A contractor can review its own performance evaluations on the internet by accessing the Business Partner Network website, [www.bpn.gov]. and clicking on the link Past Performance Information Retrieval System, PPIRS. [www.ppirs.gov].  The PPIRS is maintained for the government by the Department of the Navy.  The Navy requires that, before accessing the system, a senior management representative must register by submitting a Senior Management Access Request Form to the office identified on the form. [http://www.cpars.navy.mil/accessforms/csmarf.htm]

In addition, before accessing the PPIRS a contractor must not only be registered with the Central Contractor Registration (CCR), [www.ccr.gov] but also must have created a Marketing Partner Identification Number (MPIN) in its CCR profile. Instructions on creating an MPIN are available on the CCR website.

As everyone who has dealings with the federal government is learning, access to government information is becoming more difficult, particularly information from the Department of Defense.  Obtaining the past performance information on your federal contracts is no exception.  As of November 1, 2006, contractors must also have a valid DoD PKI (Public Key Infrastructure) certificate.  For most federal construction contractors, this certificate must be obtained from an External Certificate Authority (ECA). The approved ECA vendors for the Department of Defense are VeriSign, Inc. and Operations Research Consultants, Inc.
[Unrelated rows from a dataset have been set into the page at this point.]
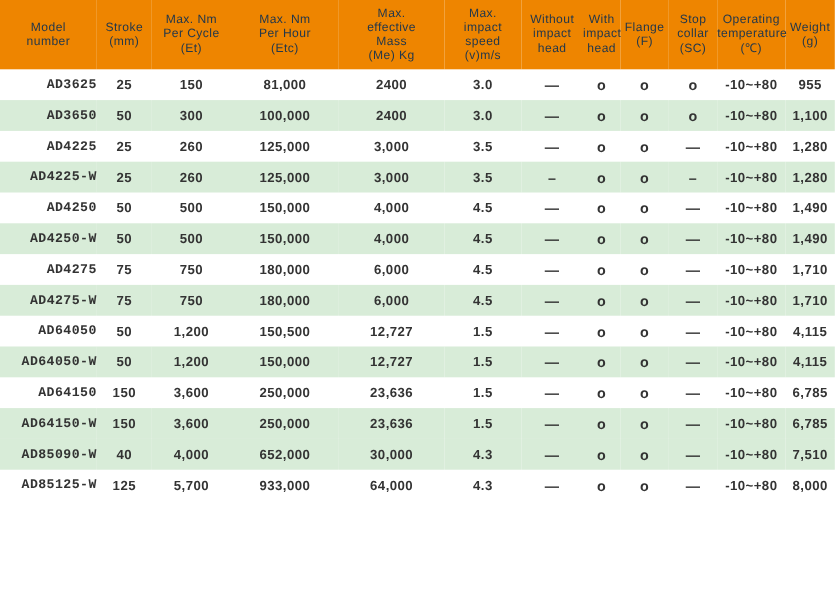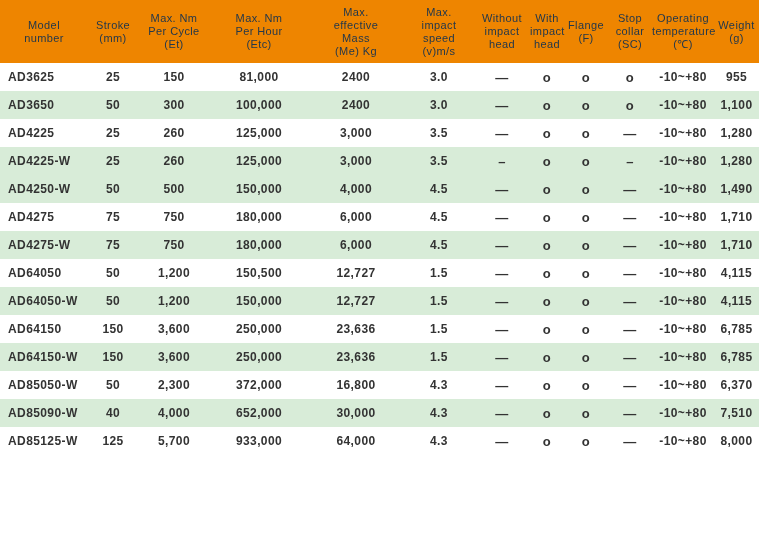"AD3625" tbody td.align-left { font-family: none -> Liberation Mono, monospace; text-align: left -> right }
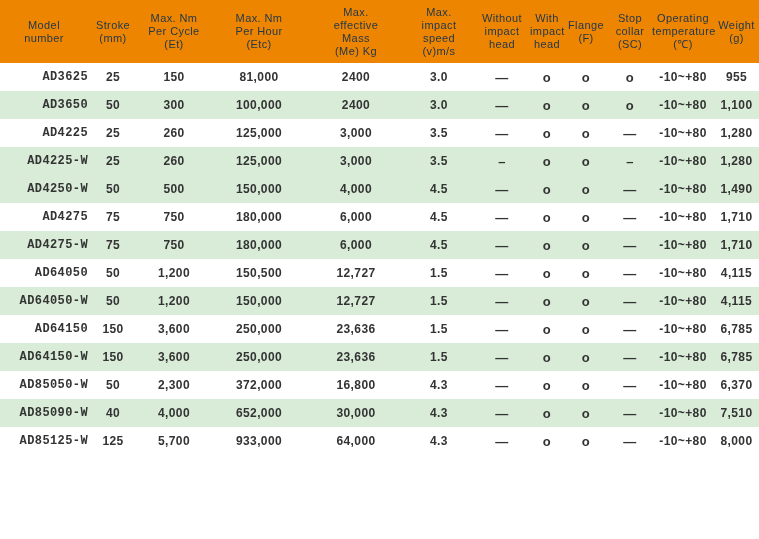"AD4250" tr { html: none -> <tr> <td>AD4250</td> <td>50</td> <td>500</td> <td>150,000</td> <td>4,000</td> <td>4.5</td> <td>—</td> <td>o</td> <td>o</td> <td>—</td> <td>-10~+80</td> <td>1,490</td> </tr> }
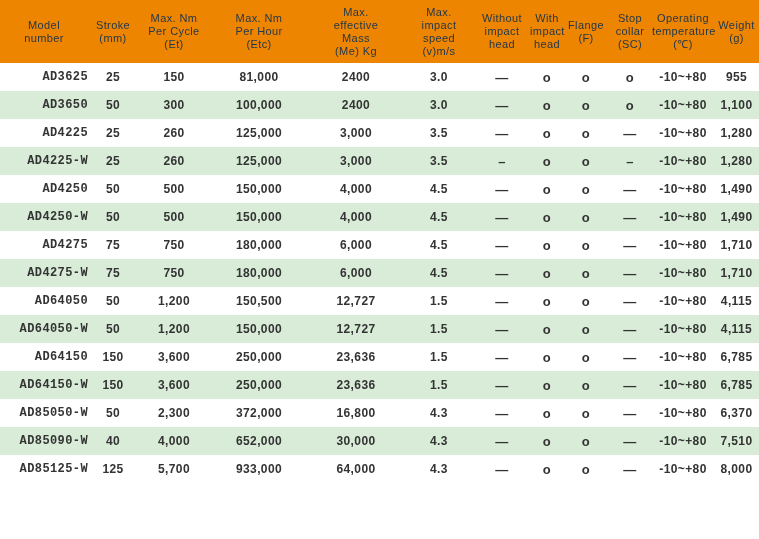"AD85050-W" tr { html: <tr> <td>AD85050-W</td> <td>50</td> <td>2,300</td> <td>372,000</td> <td>16,800</td> <td>4.3</td> <td>—</td> <td>o</td> <td>o</td> <td>—</td> <td>-10~+80</td> <td>6,370</td> </tr> -> none }
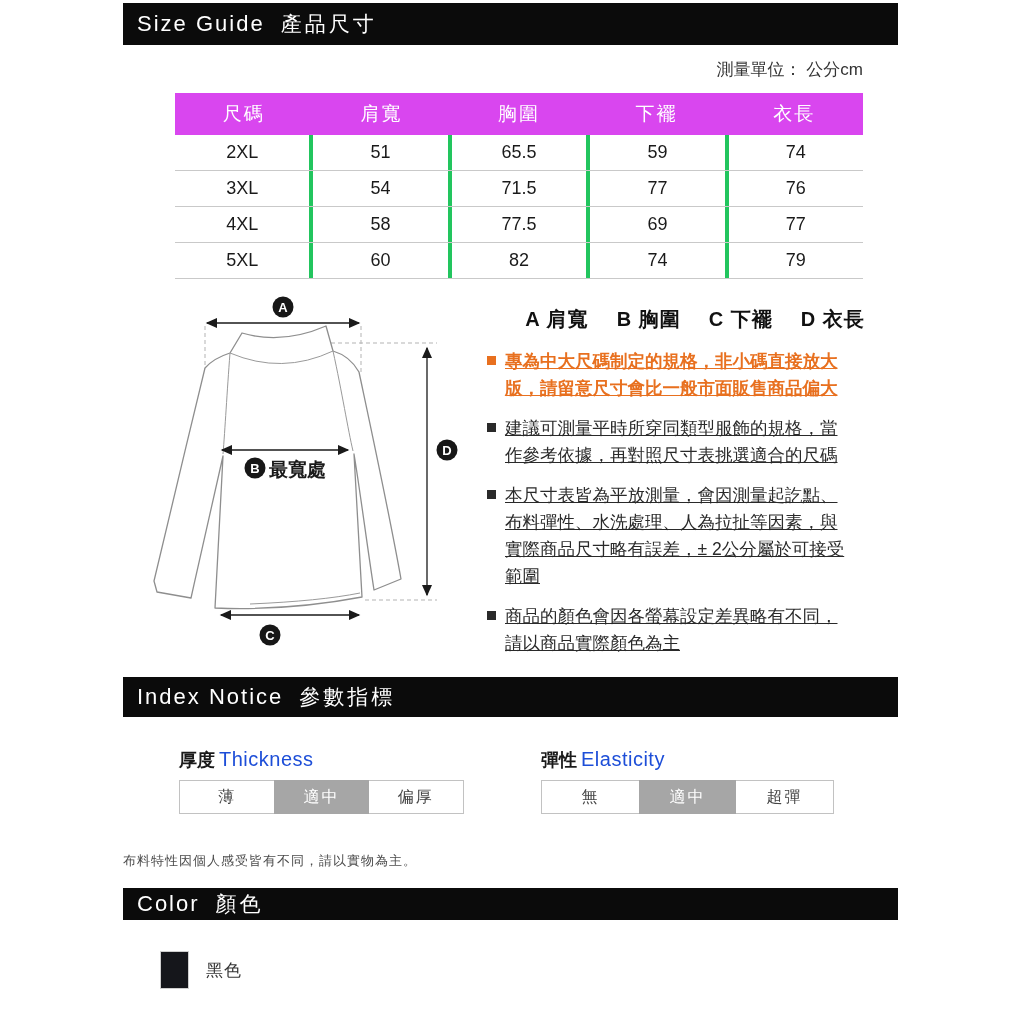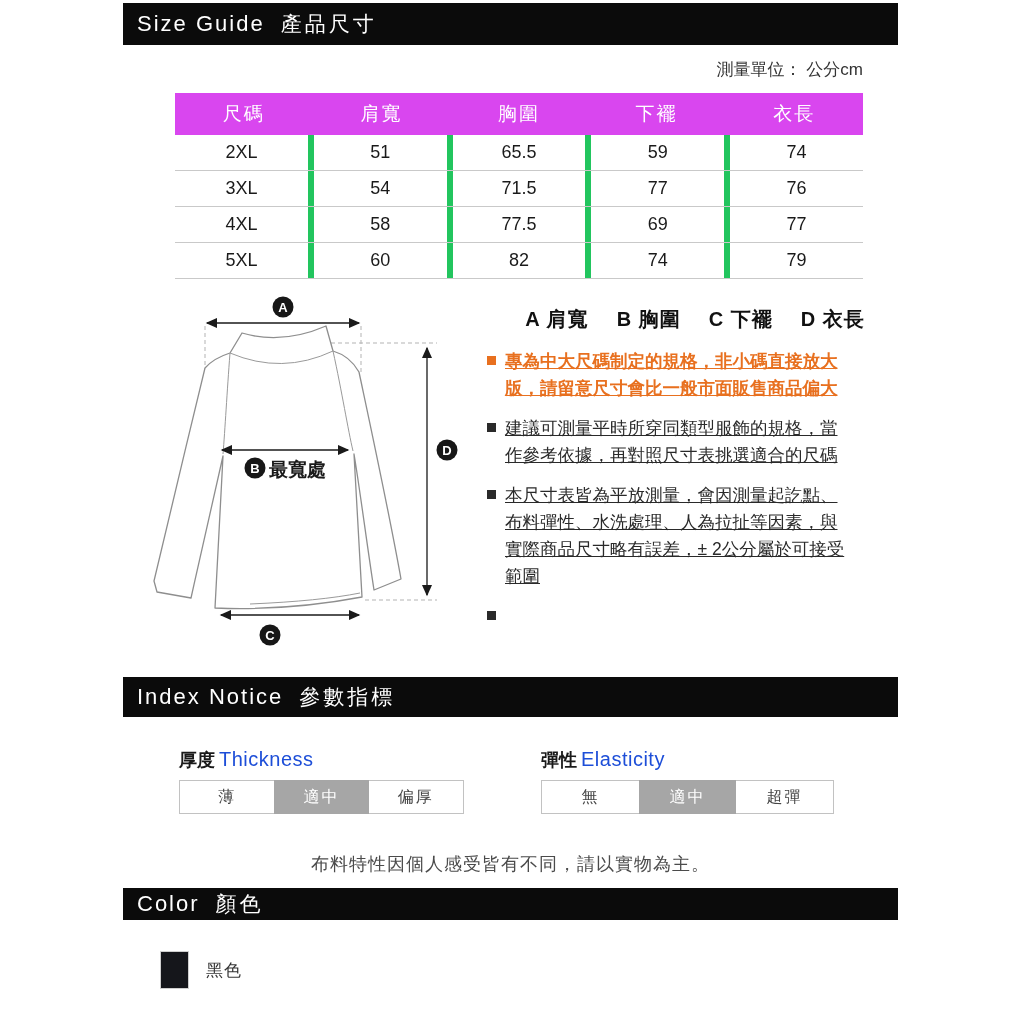"51" .t-row .cell + .cell { border-left: 6px solid #22c55e -> 4px solid #22c55e }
Recently, we learned from VeriSign that:

As a result of the mandates being enforced by the Department of Defense we are experiencing an exceedingly high volume which has caused our processing time to be delayed to approximately six weeks . . .

If you need information on your company's past performance in a more expeditious manner, we suggest that the contracting office of the agency for whom the work was performed be contacted and that they be requested to forward a copy of the performance evaluation report.  As a last resort, a Freedom of Information request could be filed with the agency's FOIA officer requesting copies.  Obtaining past performance information using either of these methods could be burdensome in situations where the contractor has performed many contracts for different agencies.